On the other hand, building new houses would not only need a large amount of funding, but also have a huge impact on the environment and energy consumption, resulting in worse living conditions for many people impacted by the industrialisation of the natural environment.

Moreover, the funding of aid programmes for homeless people would lead to a cost for all the country’s citizens. A Member State has two major ways to raise money and fund its policies: taxation and borrowing. Both ways demand that citizens pay a larger amount of money to the government each year and also allow the government to have a bigger control over consumer behavior by driving the prices up, creating discomfort to the citizens. 

Lastly, the problem of inadequate housing cannot be solved only by offering more affordable houses to people in need, but also by providing them with the ability to sustain that household. People living on the streets have no access to education and are often discriminated against when they are seeking employment, meaning their possibilities to be able to live up to the housing costs are very scarce. 

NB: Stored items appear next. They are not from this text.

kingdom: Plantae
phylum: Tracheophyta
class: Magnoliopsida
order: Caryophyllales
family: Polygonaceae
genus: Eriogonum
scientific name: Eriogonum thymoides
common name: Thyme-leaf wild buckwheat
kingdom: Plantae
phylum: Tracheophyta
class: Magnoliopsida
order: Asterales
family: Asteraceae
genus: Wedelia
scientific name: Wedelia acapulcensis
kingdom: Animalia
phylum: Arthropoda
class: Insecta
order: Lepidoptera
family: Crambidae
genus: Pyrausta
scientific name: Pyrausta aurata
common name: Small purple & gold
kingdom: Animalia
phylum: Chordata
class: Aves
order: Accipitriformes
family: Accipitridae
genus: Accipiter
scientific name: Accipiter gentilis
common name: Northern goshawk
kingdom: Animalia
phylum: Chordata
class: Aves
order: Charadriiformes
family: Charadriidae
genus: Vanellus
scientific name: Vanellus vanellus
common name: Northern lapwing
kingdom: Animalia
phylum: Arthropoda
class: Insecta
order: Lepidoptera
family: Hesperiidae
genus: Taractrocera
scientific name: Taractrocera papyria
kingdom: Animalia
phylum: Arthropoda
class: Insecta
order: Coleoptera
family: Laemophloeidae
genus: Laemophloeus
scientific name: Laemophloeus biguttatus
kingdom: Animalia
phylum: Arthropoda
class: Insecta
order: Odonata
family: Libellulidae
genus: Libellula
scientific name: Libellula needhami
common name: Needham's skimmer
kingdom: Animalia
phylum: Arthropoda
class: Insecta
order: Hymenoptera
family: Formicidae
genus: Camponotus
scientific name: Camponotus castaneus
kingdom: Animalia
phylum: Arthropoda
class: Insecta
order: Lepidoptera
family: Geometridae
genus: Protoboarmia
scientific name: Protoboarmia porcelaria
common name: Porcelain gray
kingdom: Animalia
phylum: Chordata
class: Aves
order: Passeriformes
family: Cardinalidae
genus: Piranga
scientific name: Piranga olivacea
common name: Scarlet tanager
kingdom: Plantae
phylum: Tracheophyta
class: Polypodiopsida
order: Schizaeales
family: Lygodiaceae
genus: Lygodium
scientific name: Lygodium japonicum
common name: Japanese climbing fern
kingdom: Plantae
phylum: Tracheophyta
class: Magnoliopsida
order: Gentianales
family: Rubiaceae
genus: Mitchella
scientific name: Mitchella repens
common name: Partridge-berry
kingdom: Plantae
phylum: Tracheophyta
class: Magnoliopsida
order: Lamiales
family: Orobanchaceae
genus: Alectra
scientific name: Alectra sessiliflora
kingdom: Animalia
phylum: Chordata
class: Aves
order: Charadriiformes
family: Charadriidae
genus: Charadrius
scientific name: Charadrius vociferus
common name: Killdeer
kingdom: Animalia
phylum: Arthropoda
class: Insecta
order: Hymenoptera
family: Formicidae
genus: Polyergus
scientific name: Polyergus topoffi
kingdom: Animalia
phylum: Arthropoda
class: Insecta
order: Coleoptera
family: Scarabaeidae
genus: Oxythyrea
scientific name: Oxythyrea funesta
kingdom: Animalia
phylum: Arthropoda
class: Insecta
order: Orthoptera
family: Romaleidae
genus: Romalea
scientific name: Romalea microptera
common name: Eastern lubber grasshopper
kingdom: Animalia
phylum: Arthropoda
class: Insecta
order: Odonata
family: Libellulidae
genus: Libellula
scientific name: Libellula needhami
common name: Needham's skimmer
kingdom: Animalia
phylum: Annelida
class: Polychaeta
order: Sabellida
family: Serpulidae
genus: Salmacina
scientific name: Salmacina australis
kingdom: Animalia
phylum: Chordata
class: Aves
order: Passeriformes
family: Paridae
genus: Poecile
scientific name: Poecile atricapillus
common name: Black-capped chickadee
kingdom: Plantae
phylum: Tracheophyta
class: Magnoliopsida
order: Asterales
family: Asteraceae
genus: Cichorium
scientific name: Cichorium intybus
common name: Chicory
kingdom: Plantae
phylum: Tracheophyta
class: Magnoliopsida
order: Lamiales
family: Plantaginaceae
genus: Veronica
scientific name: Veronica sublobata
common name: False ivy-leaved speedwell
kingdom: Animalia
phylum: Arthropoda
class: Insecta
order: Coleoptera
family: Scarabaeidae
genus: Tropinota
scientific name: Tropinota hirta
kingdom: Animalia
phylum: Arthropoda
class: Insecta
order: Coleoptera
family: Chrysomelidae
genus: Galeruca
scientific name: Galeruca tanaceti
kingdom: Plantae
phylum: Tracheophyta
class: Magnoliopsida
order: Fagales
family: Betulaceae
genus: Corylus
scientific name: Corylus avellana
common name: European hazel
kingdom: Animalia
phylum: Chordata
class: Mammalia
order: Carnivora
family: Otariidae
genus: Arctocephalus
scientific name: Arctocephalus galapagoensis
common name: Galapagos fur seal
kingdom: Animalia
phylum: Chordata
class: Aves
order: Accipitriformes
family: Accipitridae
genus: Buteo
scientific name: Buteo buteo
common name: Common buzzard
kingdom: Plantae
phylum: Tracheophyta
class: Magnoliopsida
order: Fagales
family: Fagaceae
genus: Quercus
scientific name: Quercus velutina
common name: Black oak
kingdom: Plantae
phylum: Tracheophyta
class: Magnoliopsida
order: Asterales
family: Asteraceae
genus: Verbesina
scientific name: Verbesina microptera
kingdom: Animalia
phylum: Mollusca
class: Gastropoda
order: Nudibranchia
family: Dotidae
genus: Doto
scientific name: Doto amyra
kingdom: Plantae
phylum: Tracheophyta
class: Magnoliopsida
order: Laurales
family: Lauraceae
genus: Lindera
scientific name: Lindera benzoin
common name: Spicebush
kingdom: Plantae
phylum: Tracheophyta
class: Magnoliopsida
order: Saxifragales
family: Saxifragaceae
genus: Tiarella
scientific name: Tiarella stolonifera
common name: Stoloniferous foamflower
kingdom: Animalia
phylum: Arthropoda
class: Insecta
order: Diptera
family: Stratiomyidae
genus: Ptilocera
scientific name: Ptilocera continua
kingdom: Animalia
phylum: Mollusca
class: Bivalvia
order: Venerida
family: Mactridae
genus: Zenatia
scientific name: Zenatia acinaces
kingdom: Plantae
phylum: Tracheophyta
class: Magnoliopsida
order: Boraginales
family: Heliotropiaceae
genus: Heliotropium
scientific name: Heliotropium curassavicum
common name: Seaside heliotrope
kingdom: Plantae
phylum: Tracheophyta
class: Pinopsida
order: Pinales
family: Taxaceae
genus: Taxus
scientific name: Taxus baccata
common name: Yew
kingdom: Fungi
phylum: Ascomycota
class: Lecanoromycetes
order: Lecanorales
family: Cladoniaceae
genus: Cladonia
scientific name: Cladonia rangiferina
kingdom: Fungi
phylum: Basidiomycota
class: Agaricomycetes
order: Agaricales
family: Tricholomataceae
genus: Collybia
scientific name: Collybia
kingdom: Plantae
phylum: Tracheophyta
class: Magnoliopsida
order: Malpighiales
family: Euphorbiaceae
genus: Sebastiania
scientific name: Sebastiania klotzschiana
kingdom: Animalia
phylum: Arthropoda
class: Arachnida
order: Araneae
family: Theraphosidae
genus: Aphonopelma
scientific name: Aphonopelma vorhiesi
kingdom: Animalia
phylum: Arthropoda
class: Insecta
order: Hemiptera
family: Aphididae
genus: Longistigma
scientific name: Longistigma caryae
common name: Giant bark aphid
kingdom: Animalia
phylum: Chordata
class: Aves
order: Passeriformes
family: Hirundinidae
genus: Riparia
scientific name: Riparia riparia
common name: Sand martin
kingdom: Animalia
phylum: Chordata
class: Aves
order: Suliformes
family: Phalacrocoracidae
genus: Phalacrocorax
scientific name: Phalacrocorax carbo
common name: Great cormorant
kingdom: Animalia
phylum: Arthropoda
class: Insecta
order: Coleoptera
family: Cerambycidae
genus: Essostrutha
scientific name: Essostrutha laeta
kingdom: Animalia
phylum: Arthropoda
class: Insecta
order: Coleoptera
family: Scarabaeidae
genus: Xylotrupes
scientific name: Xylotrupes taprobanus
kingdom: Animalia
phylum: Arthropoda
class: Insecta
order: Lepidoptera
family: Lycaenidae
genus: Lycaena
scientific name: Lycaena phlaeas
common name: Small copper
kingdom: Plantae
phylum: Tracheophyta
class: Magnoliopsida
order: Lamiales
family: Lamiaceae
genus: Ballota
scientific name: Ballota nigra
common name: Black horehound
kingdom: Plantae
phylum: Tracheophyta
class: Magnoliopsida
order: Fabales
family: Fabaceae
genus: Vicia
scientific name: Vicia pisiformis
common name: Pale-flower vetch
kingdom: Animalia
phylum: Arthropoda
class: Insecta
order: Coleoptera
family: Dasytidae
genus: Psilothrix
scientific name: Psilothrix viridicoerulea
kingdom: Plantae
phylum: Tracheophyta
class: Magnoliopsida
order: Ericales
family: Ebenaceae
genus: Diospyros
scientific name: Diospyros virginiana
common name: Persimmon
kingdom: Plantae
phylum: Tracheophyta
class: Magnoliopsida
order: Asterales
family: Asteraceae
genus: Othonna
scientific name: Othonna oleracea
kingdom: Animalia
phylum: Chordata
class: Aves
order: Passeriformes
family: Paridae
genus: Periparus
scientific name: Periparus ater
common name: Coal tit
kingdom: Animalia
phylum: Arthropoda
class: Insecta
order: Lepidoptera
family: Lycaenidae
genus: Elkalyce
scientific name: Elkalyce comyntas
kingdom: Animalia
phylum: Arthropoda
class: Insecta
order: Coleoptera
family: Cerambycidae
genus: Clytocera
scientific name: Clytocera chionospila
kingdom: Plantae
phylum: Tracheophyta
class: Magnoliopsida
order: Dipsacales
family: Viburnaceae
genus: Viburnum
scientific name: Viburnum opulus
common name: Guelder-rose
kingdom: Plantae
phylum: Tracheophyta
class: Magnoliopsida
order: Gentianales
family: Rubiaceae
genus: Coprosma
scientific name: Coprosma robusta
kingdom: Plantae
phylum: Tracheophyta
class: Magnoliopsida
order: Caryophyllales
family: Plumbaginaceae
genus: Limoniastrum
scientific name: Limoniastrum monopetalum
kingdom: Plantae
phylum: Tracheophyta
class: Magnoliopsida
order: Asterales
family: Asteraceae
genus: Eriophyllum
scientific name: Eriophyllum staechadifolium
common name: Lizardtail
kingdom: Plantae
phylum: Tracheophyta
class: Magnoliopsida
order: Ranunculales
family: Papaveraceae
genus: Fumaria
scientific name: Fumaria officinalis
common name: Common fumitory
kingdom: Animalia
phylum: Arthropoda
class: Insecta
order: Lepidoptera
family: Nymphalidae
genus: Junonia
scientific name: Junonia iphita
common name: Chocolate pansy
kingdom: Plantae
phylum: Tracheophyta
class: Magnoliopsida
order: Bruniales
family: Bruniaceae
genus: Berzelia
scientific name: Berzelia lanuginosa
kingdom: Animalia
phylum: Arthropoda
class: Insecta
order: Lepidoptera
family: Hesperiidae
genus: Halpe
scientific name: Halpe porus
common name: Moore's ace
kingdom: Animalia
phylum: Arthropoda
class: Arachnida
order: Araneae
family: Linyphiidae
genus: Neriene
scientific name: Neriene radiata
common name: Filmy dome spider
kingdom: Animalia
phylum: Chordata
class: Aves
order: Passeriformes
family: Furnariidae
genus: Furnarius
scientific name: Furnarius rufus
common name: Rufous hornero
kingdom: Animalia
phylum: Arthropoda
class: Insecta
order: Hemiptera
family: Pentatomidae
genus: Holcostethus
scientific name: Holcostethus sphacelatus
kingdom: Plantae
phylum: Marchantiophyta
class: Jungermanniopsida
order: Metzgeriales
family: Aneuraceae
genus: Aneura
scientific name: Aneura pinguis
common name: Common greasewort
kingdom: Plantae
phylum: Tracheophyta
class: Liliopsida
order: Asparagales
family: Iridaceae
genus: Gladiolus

Homelessness and inadequate housing has been a major issue for the European Union in recent years. Many people find themselves living in inadequate housing being vulnerable, especially now with the dangers of the COVID-19 pandemic threatening them more than anyone else. Consequently, many actors try to contribute in order for a solution to be found that not only provides them with a home but also a way to be able to keep it. Nevertheless, there is still no common European policy or an actual solution to the problem, only temporary attempts of helping these people. A permanent solution for homelessness may not seem possible due to lack of education of the homeless people and consequently incapability of keeping their houses, environmental problems and the unwillingness of individuals and banks to offer their empty properties. However, Finland’s Housing First approach as well as other examples such as the New York and federal housing assistance have proven that reducing homelessness to a minimum can be a reality. Homelessness is a complex problem to tackle as it has a lot of factors contributing to its increase but it undoubtedly needs to be addressed now more than ever.

  • What are factors that can lead to homelessness?
  • What contributes to the increase of inadequate housing?
  • What risks do rough-sleepers/homeless people  face?
  • Are temporary solutions actually useful?
  • Can a permanent solution be found and is it going to be the same for every country?